* Assignment
After reading the data below, copy out every line that contains the word "neck".

Records excerpted from a collection
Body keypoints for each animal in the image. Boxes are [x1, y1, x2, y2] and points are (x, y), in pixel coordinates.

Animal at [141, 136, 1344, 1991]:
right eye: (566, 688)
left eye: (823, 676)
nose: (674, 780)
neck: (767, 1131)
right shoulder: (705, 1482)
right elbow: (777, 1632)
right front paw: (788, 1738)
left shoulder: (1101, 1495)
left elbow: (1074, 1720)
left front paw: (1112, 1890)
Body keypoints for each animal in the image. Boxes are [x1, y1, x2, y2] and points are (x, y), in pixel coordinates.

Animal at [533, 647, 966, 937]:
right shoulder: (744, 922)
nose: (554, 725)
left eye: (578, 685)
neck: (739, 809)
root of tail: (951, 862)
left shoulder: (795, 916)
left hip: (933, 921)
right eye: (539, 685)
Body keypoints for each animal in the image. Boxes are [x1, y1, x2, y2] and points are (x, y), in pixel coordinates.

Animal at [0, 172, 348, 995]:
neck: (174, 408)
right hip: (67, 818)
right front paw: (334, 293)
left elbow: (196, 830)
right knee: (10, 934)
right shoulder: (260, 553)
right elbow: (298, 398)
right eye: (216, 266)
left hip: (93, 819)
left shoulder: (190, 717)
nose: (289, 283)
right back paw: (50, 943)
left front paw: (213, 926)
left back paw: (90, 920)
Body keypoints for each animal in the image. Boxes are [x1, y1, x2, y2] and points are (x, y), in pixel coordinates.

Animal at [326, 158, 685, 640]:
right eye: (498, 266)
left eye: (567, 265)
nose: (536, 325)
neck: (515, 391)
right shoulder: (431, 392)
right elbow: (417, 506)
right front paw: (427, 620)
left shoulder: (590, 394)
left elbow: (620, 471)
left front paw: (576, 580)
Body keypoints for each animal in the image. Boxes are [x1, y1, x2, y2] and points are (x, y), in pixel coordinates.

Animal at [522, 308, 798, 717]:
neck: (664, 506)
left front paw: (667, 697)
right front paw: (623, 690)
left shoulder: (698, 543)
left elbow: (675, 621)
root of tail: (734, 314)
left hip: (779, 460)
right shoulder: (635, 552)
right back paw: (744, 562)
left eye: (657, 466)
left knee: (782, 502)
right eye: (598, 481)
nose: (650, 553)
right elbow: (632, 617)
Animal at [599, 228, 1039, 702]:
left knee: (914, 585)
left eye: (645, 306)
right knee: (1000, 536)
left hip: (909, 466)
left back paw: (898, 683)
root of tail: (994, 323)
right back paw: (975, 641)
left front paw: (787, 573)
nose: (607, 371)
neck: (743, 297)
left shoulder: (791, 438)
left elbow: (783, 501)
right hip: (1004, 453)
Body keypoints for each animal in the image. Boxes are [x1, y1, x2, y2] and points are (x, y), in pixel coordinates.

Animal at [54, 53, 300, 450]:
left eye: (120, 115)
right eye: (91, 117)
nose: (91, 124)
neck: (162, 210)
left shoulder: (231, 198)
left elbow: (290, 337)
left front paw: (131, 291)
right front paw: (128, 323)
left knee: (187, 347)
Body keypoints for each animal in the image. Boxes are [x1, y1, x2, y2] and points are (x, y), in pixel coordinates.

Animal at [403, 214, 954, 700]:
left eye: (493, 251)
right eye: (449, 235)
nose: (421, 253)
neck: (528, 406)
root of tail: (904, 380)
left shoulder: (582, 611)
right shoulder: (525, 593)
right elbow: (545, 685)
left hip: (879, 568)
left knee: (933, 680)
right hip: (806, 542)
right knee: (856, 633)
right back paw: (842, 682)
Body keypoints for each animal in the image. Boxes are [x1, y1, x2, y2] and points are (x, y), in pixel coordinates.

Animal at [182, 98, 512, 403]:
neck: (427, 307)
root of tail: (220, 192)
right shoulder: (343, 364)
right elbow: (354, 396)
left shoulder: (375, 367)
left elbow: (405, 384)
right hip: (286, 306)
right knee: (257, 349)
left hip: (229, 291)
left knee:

* Answer space
neck: (767, 1131)
neck: (739, 809)
neck: (174, 408)
neck: (515, 391)
neck: (664, 506)
neck: (743, 297)
neck: (162, 210)
neck: (528, 406)
neck: (427, 307)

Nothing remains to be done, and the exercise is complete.